What's your favorite MMO?
I spend more time with Second Life than anything else -- but NCsoft's CoX and Turbine's LotRO tie for first place for my MMO gaming time.What games are you playing now, and what are your characters?
For games, LotRO, CoX, Mabinogi and Dream of Mirror Online.
Sparkflower of Breeland, the human hunter in LotRO. Always selling stacks of stuff at the Auction House for a hundredth of their market prices or trading items. No wonder she's always poor.
Nightflower on CoX -- referred to as Tatwoman in the Planet of the Capes comic story arc. Progress is slow there. I keep the character more for work on comics, while I grind away with Cybercrat in the Rogue Isles, and assorted alts to keep up with various changes to power-sets and archetypes.
Why do you like MMOs so much?
Okay. I've spent a week thinking about that, and I'm no closer to the answer. Considering all that philosophical thinking I do, you'd think I'd have some clue by now, right?
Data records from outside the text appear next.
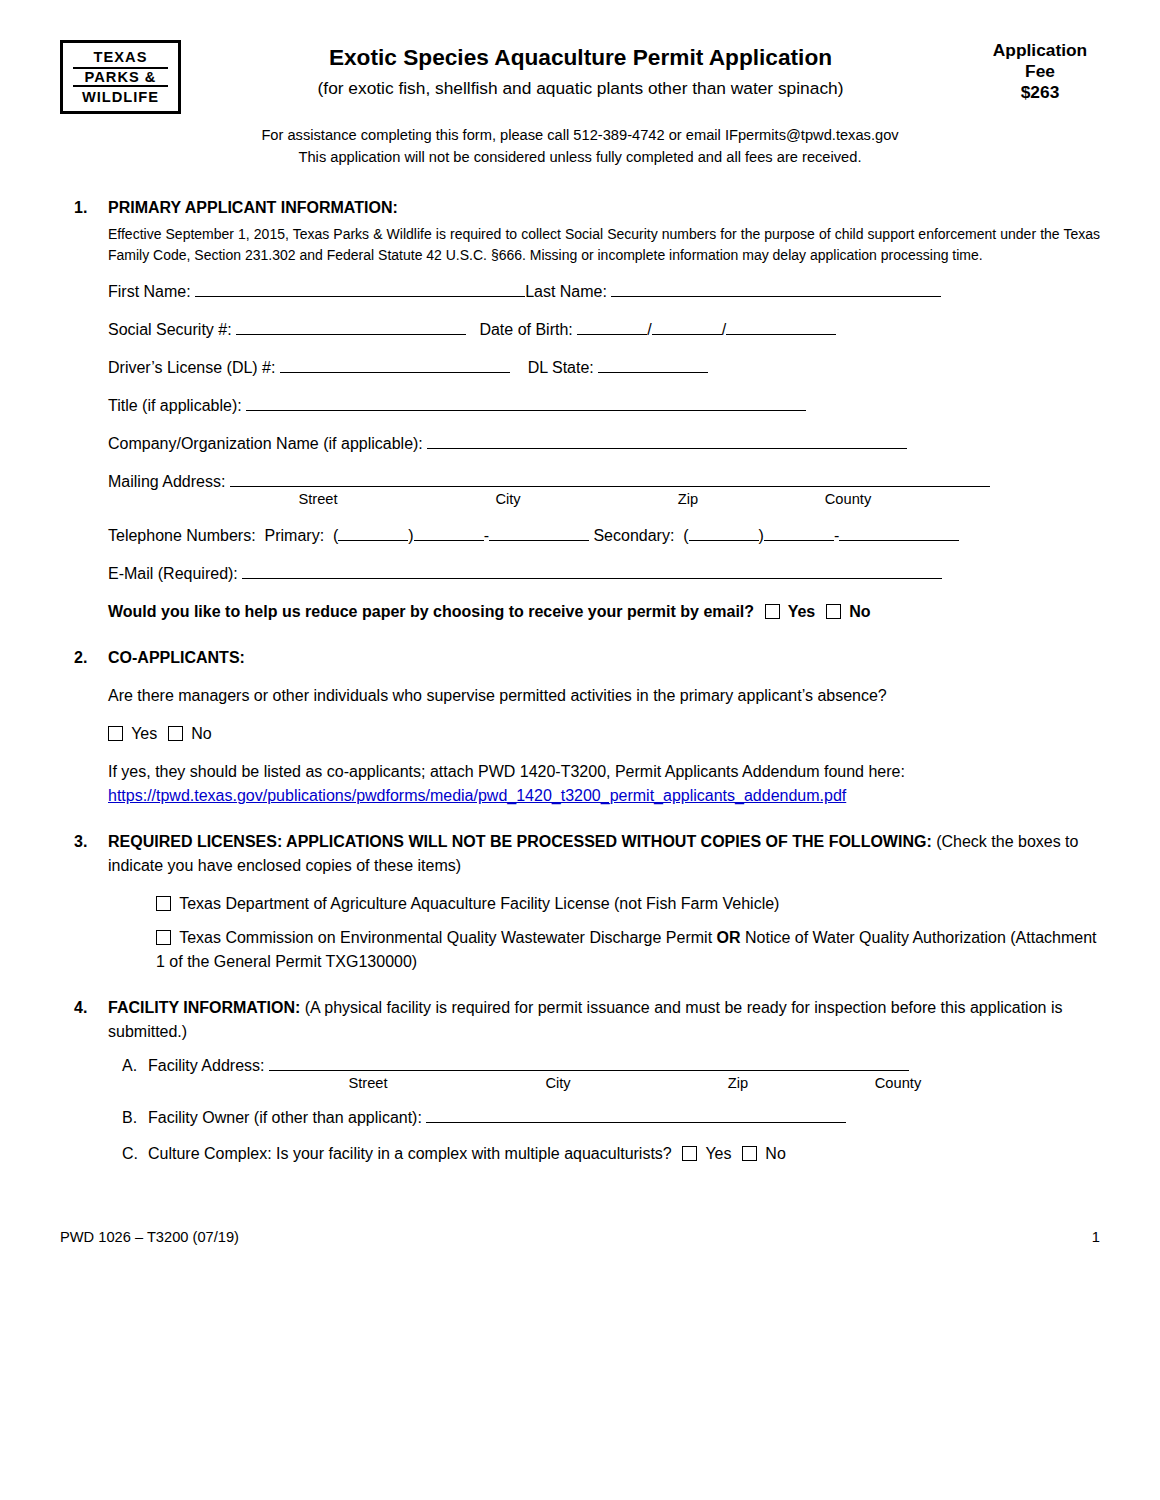TEXAS
PARKS &
WILDLIFE
Exotic Species Aquaculture Permit Application
(for exotic fish, shellfish and aquatic plants other than water spinach)
Application
Fee
$263
For assistance completing this form, please call 512-389-4742 or email IFpermits@tpwd.texas.gov
This application will not be considered unless fully completed and all fees are received.
PRIMARY APPLICANT INFORMATION:
Effective September 1, 2015, Texas Parks & Wildlife is required to collect Social Security numbers for the purpose of child support enforcement under the Texas Family Code, Section 231.302 and Federal Statute 42 U.S.C. §666. Missing or incomplete information may delay application processing time.
First Name: Last Name:
Social Security #: Date of Birth: / /
Driver’s License (DL) #: DL State:
Title (if applicable):
Company/Organization Name (if applicable):
Mailing Address:
Street City Zip County
Telephone Numbers: Primary: ( ) - Secondary: ( ) -
E-Mail (Required):
Would you like to help us reduce paper by choosing to receive your permit by email? Yes No
CO-APPLICANTS:
Are there managers or other individuals who supervise permitted activities in the primary applicant’s absence?
Yes No
If yes, they should be listed as co-applicants; attach PWD 1420-T3200, Permit Applicants Addendum found here: https://tpwd.texas.gov/publications/pwdforms/media/pwd_1420_t3200_permit_applicants_addendum.pdf
REQUIRED LICENSES: APPLICATIONS WILL NOT BE PROCESSED WITHOUT COPIES OF THE FOLLOWING: (Check the boxes to indicate you have enclosed copies of these items)
Texas Department of Agriculture Aquaculture Facility License (not Fish Farm Vehicle)
Texas Commission on Environmental Quality Wastewater Discharge Permit OR Notice of Water Quality Authorization (Attachment 1 of the General Permit TXG130000)
FACILITY INFORMATION: (A physical facility is required for permit issuance and must be ready for inspection before this application is submitted.)
Facility Address:
Street City Zip County
Facility Owner (if other than applicant):
Culture Complex: Is your facility in a complex with multiple aquaculturists? Yes No
PWD 1026 – T3200 (07/19) 1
But no.
What accomplishment in-game are you most proud of?
Sparkflower sprinted from The Last Bridge to Rivendell at level 19, arriving at the gates of Imladris with about two points of morale. There never was a prettier sight than seeing the vale of Imladris open up in front of you, after being repeatedly mauled by bears and boars nearly twice your level.
That was nice, but it pales before convincing two battered wives to get out of their situations before they sustained any permanent maiming or death. That's got to take a place of pride, I suppose.
What's the most terrible, drama-filled, awful thing to happen to you in an MMO?
I'm not sure this qualifies, but I was in AmberMUSH on June 14, 1995, when there was a global announcement from the staff that Roger Zelazny, the author whose setting we were playing in had passed away from cancer and kidney failure an hour before. Everything and everyone just sort of ... stopped. It was sudden and shocking news.
There were long minutes of silence, initially from respect, and then from awkwardness. Players gathered over the next day or so, talking about their joy in Zelazny's work. Many were saddened that he wouldn't produce any more great work. Many players logged off and never returned, while others redoubled their efforts. It was a very human thing.
If you had 10 more hours to play every week, what would you spend them doing?
I'd either play more, or try to find a way to write more. Sleeping isn't an option, is it?
When you're not playing MMOs, what do you do?
I'm either writing or reading. I also do some single-player gaming. There's also my family, of course.